WHAT YOU NEED TO DO -
A: List every member variable declared inside the two structures, TBoton and TZona, in the forum thread on Arduino pointers below.
B: Condense the paragraph of the forum thread on Arduino pointers that begins "malloc() is used to request" into two shorter sentences that keep its main facts.
C: Carry on the forum thread on Arduino pointers below, picking up right after its last line.

STUDY TEXT -
Pointers... NEW.... -- How to create an array specifying the size "behind"

Hello, I have a kind of structure like that in an external file estructura.h

#include <Arduino.h>

struct TBoton
{ char nombrebt[13];
  boolean estado; 
 };

struct TZona
{
  char nzona[13]; 
  TBoton boton[8];  
};

As you can see, I have specified the size of “TBoton boton” (in our case 8)

I would, in my main skectch, read a value, and create the structure with the size I have read.

I have been reading, and I think I understand more or less the idea of using pointers …when I use … TBoton *ptrboton, ptrboton can recieve &miboton (the address)… and work like ptrboton-> in my structure…

But I don’t have clear how to create the structure… using NEW … sending the value for the size or my array…

Changes in structure.h ???

Sintaxis for the NEW … in the main skectch ???

Thank you very much…

malloc() is used to request an area of memory of variable size. It is not used very often on an Arduino because the memory is so small that you have to know at all times how much memory your program is using so that you can keep it small enough to fit.

Usually you should use a normal fixed array to reserve an area big enough for what you need and then keep your own count for how much of it is filled.

Maybe, something like this ?

// Global pointer to TZona
TZona *Ptr_TZona;
    
setup()

Landmark coordinate records:
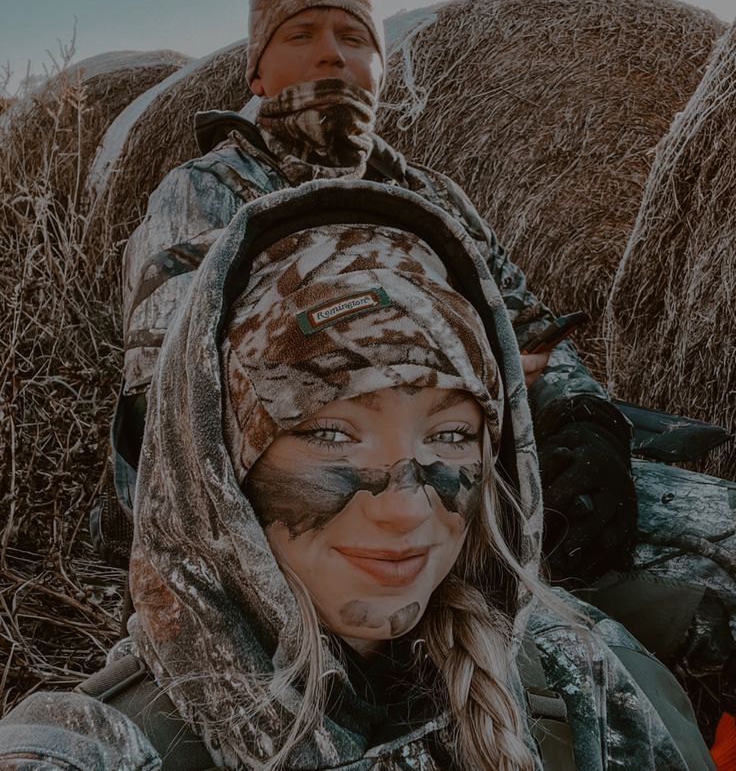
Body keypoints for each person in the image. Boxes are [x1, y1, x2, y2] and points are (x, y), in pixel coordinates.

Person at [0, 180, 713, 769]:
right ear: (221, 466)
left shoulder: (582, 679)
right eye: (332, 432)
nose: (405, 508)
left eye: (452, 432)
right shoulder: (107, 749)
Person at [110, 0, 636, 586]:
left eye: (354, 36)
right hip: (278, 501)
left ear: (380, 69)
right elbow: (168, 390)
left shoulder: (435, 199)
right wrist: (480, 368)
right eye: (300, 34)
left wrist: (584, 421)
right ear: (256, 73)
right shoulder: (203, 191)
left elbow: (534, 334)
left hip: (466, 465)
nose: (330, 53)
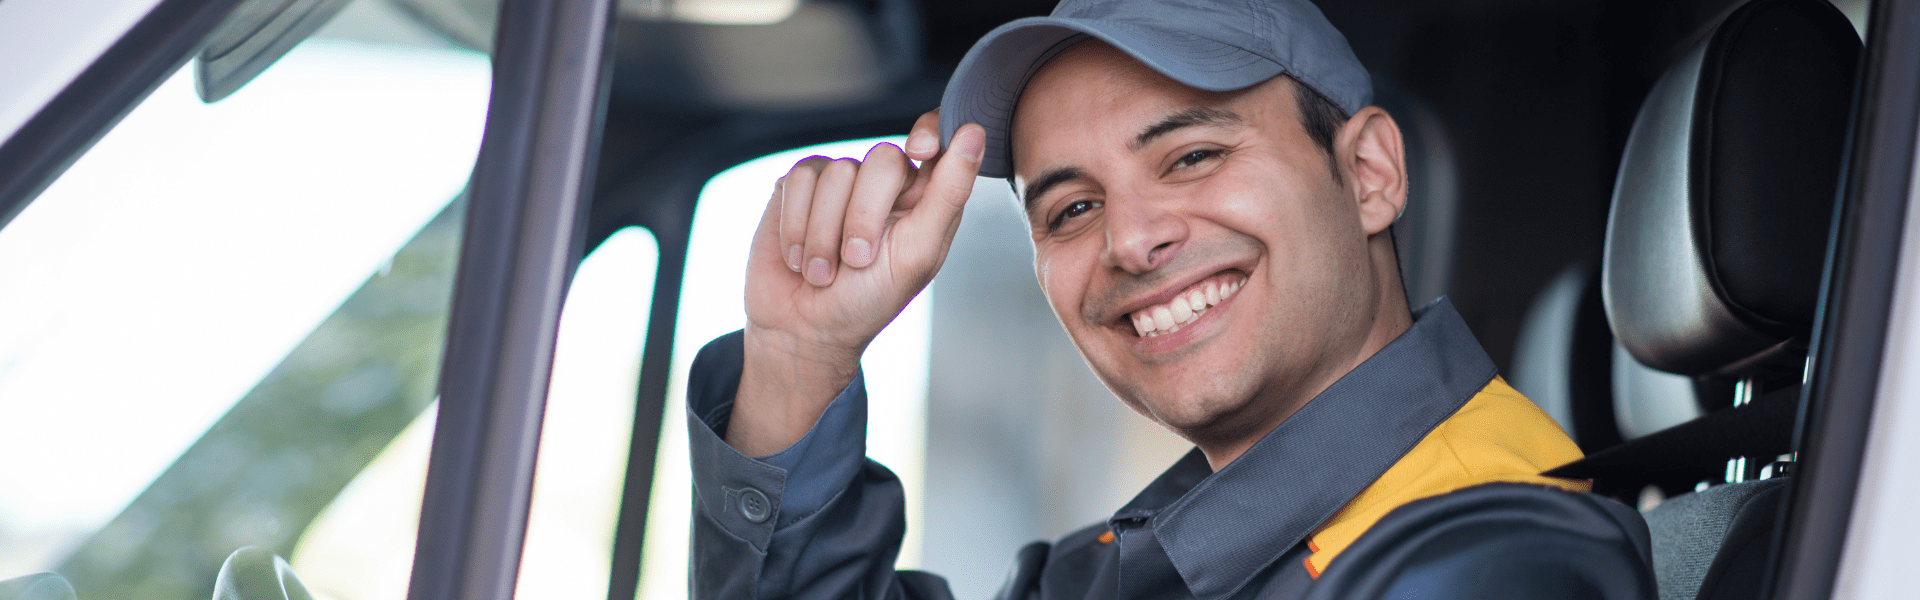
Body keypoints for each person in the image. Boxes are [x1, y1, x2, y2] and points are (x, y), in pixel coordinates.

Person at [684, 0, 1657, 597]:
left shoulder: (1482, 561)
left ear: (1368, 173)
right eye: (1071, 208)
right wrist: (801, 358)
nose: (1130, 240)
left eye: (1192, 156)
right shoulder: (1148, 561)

RESULTS FOR THE EXERCISE -
A: nombrebt, estado, nzona, boton

B: malloc() requests a memory area of variable size. It is seldom used on an Arduino, because the memory is so small that you must always know how much your program uses to keep it within limits.

C:
{
    size_t  Buffer_Size_Needed;
    int     Number_Of_Structures;

    // Get the number of TZona structures needed
    Number_Of_Structures = Get_Number_Of_Structures();

    // Calculate the buffer size needed
    Buffer_Size_Needed = sizeof( TZona ) * Number_Of_Structures;

    // Allocate the Buffer and set Global TZona Pointer
    Ptr_TZona = (TZona *)malloc( Buffer_Size_Needed );

    // If malloc failed ?
    if (!Ptr_TZona )
    {
         // Complain now!
        Buffer_Failed();
    }
}

Loop ()
{

// Use the Global TZona Pointer here 

}

You are going to do this ONCE, in SETUP(), right?

Or if you particularly want to use 'new', as you asked:-

struct TBoton
{
    char nombrebt[13];
    boolean estado;
};

struct TZona
{
    char nzona[13];
    TBoton boton[8];
};

int Get_Number_Of_Structures()
{
    return 12;     // *** Temporary value for test
}

// Global pointer to TZona
TZona *Ptr_TZona;

void setup()            // *** 'Commented' out unneeded 'malloc()' stuff. ***
{
    //    size_t  Buffer_Size_Needed;
    int     Number_Of_Structures;

    // Get the number of TZona structures needed
    Number_Of_Structures = Get_Number_Of_Structures();

    // Calculate the buffer size needed
    //    Buffer_Size_Needed = sizeof( TZona ) * Number_Of_Structures;

    // Allocate the Buffer and set Global TZona Pointer
    //    Ptr_TZona = (TZona *)malloc( Buffer_Size_Needed );

    Ptr_TZona = new TZona[Number_Of_Structures];

    // If malloc failed ?
    if (!Ptr_TZona )
    {
        // Complain now!
        //        Buffer_Failed();  // *** Temp removed to allow compilation
    }
}

void loop ()
{

    // Use the Global TZona Pointer here

}

It's still better to avoid dynamic memory allocation if you can. It can quickly lead to memory fragmentation.

First of all, really thank you very much for all of you. I am quite new here and I am learning a lot.

I will try the second option with NEW seems easiest for me, althoguht the final struct is a little more complex.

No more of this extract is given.